A function is defined to carry out a number of processing actions on each DataFrame. The `year()` function:

+ creates a columns that calculates the year based on the before present value

+ creates a column that calculates the year before present values

+ drops any rows with null values

In [10]:
def year(sample):
    sample['year'] = 1950-(sample['yr_bp'])
    sample['years_before_present'] = 2023 - sample['year']
    sample.dropna(axis=0, inplace=True)
    return sample

Using a for loop, each of the subsets of data can be passed to the `year()` function.

In [11]:
studies = [rubino, macfarling, monnin, marcott, ahn, bereiter, bereiter_2, schneider, petit, siegenthaler, siegenthaler_2, bereiter_3]

for study in studies:
    year(study)

Each of the subsets of co2 data is concatenated into one DataFrame to create a composite.

In [12]:
# code adapted from https://pandas.pydata.org/docs/reference/api/pandas.concat.html [Accessed 13 Dec. 2023].
frames = [mauna_loa, rubino, macfarling, monnin, marcott, ahn, bereiter, bereiter_2, schneider, petit, siegenthaler, siegenthaler_2, bereiter_3]

full_co2_data = pd.concat(frames, ignore_index = True)

### Temperature Data <a id="temperature-data"></a>

The temperature from from 1880 to 2022 in this dataset is sourced from [NASA](https://data.giss.nasa.gov/gistemp/graphs/graph_data/Global_Mean_Estimates_based_on_Land_and_Ocean_Data/graph.txt) (https://data.giss.nasa.gov/gistemp/graphs/graph_data/Global_Mean_Estimates_based_on_Land_and_Ocean_Data/graph.txt [Accessed 12 Dec. 2023].). [2]

Temperature data from 1880 to 800k years from the 2023 was sourced from [https://www.temperaturerecord.org/#sources](https://www.temperaturerecord.org/#sources) accessed 13 Dec. 2023. [3] & [4]

All of the temperature data is compared to the long-term average from 1951 to 1980.

[2] Credits - Snyder, C.W. 2016.

[3] Credits - Marcott et al, 2013

[4] Credits - Shakun et al, 2012



Using Pandas modern temperature data is read in from the NASA website.

## Information provided
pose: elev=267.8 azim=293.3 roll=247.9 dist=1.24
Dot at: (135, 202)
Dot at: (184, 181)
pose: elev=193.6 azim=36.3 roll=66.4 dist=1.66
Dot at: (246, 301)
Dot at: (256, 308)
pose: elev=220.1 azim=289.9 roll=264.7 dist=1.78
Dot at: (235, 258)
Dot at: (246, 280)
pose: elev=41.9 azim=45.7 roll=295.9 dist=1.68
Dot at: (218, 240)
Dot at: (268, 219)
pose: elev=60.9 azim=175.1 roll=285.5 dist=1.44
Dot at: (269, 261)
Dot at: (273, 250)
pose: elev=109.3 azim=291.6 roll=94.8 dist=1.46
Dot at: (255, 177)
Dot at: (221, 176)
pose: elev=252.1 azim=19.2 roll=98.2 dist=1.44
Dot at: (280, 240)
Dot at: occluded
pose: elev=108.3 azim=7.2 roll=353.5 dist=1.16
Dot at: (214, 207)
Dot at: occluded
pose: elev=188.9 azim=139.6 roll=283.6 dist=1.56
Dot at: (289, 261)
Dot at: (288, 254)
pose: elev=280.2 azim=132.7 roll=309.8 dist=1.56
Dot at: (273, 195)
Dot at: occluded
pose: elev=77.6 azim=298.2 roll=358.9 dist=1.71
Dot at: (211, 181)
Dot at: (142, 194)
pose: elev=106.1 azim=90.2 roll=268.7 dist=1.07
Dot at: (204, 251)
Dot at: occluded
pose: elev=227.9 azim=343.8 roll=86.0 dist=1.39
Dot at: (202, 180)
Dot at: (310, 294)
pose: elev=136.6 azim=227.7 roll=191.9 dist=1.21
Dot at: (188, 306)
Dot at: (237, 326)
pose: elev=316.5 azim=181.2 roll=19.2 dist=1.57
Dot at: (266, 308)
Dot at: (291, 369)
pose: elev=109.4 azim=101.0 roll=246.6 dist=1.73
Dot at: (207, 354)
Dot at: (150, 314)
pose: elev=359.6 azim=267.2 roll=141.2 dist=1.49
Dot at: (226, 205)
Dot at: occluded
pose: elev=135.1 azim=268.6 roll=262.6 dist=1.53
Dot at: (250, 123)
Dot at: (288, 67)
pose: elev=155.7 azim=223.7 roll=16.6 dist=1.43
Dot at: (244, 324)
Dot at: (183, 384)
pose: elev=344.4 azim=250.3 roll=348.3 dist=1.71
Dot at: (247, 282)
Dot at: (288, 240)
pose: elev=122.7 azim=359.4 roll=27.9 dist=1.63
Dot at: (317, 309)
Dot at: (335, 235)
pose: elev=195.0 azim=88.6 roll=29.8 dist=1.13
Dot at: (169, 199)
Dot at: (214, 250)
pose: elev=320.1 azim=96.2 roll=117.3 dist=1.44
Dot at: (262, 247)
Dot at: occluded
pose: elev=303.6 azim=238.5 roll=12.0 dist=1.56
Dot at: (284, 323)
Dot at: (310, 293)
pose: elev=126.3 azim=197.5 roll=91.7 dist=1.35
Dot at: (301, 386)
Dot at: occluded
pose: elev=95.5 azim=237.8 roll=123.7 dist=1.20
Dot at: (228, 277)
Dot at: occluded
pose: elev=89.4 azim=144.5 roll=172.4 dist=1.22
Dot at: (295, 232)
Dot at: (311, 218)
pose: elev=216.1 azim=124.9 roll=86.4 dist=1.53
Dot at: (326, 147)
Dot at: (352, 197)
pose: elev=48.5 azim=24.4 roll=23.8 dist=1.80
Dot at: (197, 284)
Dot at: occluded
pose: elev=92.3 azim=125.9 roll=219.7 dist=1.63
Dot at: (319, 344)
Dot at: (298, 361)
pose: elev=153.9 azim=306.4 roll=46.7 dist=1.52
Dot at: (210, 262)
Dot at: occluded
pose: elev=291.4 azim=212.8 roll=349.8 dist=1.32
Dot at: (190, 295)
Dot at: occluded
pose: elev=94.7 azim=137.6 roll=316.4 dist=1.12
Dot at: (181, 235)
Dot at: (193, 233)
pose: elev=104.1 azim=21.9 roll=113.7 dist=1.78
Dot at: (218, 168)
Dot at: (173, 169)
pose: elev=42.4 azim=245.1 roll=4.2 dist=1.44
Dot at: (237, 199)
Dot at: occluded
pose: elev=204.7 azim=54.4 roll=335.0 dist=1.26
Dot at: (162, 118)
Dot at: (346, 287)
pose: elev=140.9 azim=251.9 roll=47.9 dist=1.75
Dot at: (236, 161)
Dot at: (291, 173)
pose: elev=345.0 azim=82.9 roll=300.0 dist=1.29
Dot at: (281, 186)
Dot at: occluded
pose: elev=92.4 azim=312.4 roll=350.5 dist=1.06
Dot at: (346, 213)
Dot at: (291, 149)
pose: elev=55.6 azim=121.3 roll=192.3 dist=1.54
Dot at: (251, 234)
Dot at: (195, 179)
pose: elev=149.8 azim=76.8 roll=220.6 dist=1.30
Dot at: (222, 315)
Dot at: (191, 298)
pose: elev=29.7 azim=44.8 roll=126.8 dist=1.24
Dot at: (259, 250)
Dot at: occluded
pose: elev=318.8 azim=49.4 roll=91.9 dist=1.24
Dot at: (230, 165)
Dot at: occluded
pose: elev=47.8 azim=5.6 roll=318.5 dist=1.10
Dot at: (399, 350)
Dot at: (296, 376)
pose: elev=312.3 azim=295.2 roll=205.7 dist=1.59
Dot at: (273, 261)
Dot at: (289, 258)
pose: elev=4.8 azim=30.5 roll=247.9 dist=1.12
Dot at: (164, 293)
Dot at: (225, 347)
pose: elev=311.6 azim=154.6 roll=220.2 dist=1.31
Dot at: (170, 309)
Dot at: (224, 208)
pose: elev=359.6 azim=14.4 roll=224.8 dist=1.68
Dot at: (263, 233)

## Exercise A
Answer these about the CO2 and temperature text:
(i) What does the `year()` function do with rows that contain null values?
(ii) Against what is all of the temperature data compared?
(iii) Which source is credited as [3]?
## Exercise B
In the CO2 and temperature text, copy the passage from "full_co2_data = pd.concat(frames, ignore_index" up to and including "1951 to 1980." without changing any character.

## Task response A
(i) It drops them.
(ii) The long-term average from 1951 to 1980.
(iii) Marcott et al, 2013.

## Task response B
full_co2_data = pd.concat(frames, ignore_index = True)

### Temperature Data <a id="temperature-data"></a>

The temperature from from 1880 to 2022 in this dataset is sourced from [NASA](https://data.giss.nasa.gov/gistemp/graphs/graph_data/Global_Mean_Estimates_based_on_Land_and_Ocean_Data/graph.txt) (https://data.giss.nasa.gov/gistemp/graphs/graph_data/Global_Mean_Estimates_based_on_Land_and_Ocean_Data/graph.txt [Accessed 12 Dec. 2023].). [2]

Temperature data from 1880 to 800k years from the 2023 was sourced from [https://www.temperaturerecord.org/#sources](https://www.temperaturerecord.org/#sources) accessed 13 Dec. 2023. [3] & [4]

All of the temperature data is compared to the long-term average from 1951 to 1980.